The entries are to be reproduced verbatim, with all pictures omitted.

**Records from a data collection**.

+++

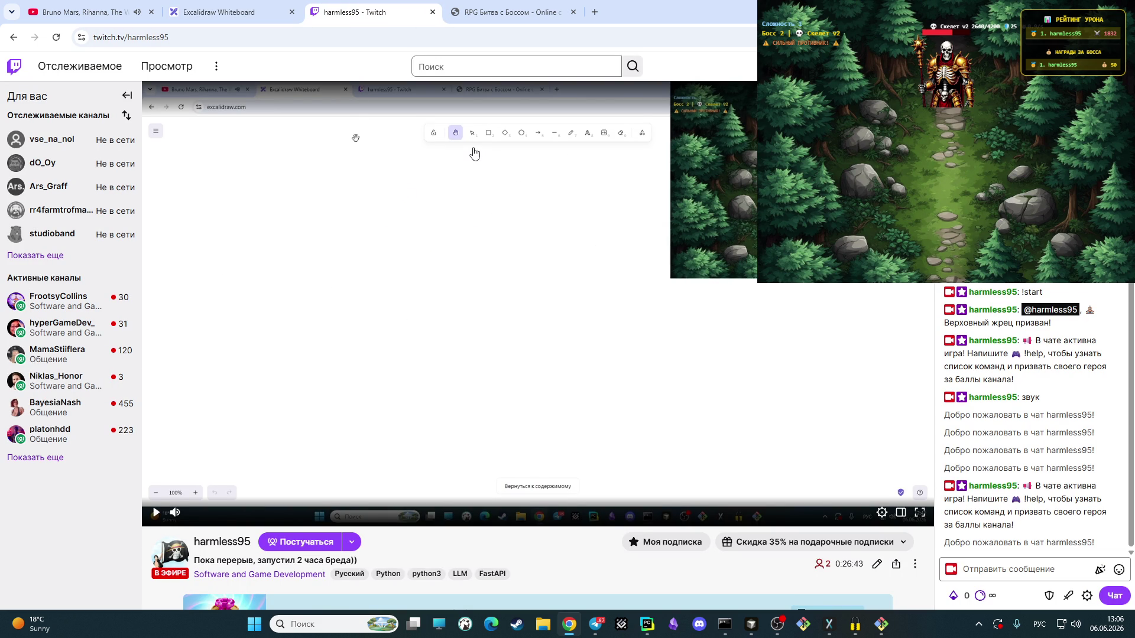
# Step: Redeem the Вступить в бой! channel-points reward on the Twitch stream
pyautogui.click(515, 10)
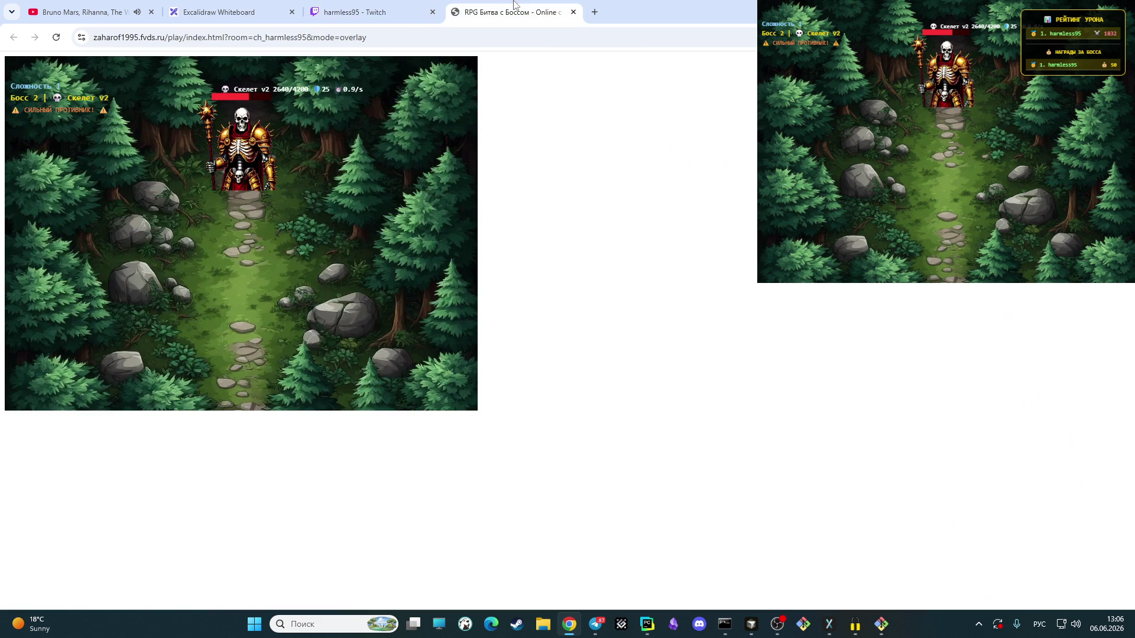
pyautogui.click(224, 7)
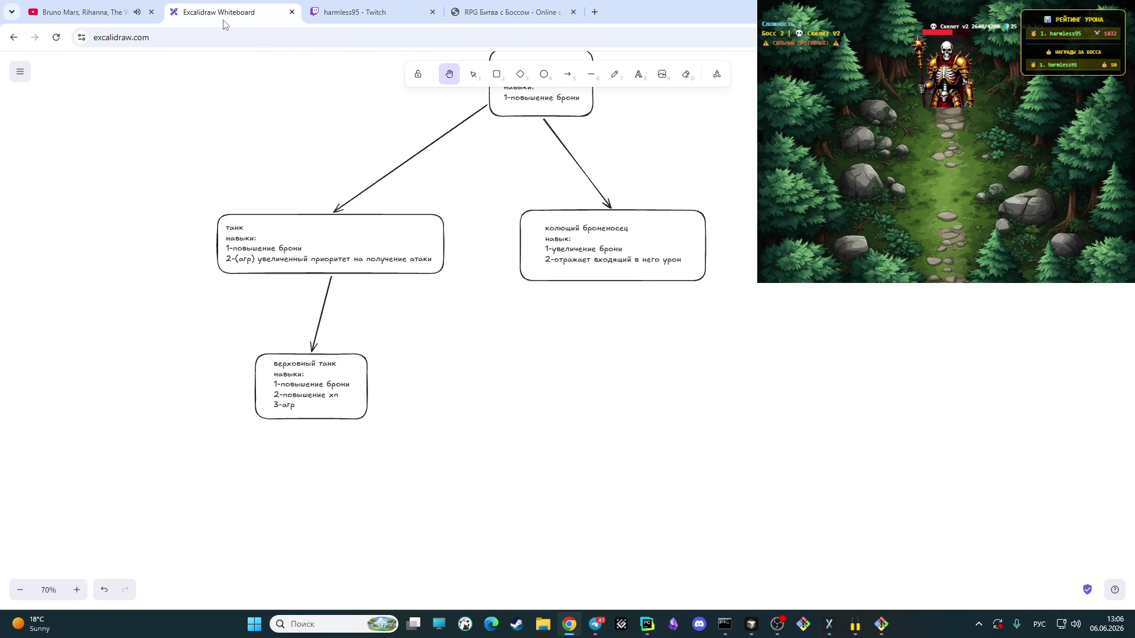
pyautogui.click(355, 12)
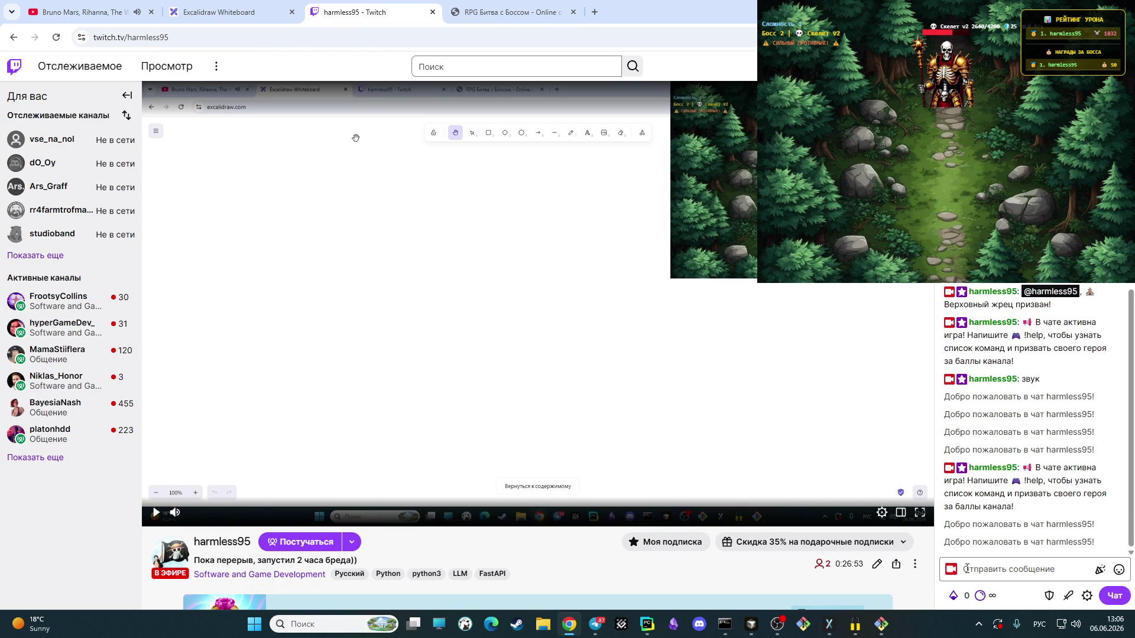
pyautogui.click(978, 596)
pyautogui.click(973, 488)
pyautogui.click(1006, 580)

+++

**Reply to the exercise**.
# Step: Redeem the Вступить в бой! channel-points reward on the Twitch stream
pyautogui.click(515, 10)
pyautogui.click(224, 7)
pyautogui.click(355, 12)
pyautogui.click(978, 596)
pyautogui.click(973, 488)
pyautogui.click(1006, 580)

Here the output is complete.